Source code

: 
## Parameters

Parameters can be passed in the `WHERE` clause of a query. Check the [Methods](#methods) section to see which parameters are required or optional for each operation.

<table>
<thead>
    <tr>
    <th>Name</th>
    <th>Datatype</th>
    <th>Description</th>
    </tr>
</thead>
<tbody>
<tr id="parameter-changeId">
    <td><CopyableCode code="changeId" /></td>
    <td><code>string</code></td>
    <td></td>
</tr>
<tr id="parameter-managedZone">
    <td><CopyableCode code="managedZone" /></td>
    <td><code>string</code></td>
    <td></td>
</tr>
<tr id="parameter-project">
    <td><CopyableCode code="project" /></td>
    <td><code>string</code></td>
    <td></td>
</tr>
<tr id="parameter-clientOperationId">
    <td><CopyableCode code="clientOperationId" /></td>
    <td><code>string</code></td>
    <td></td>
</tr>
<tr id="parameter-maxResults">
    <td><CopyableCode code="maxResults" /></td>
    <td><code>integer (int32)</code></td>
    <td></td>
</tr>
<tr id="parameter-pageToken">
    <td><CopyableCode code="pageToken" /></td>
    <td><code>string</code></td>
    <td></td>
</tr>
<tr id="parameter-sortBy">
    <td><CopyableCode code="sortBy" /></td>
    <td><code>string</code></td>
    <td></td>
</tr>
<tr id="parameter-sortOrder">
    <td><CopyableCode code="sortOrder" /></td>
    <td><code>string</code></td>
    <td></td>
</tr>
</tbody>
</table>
++++++
DIRECTIONS FOR THIS TASK: In the listing above, how many lines hold the word "sortBy"? Give the number and nothing more.

WRITTEN RESPONSE: 2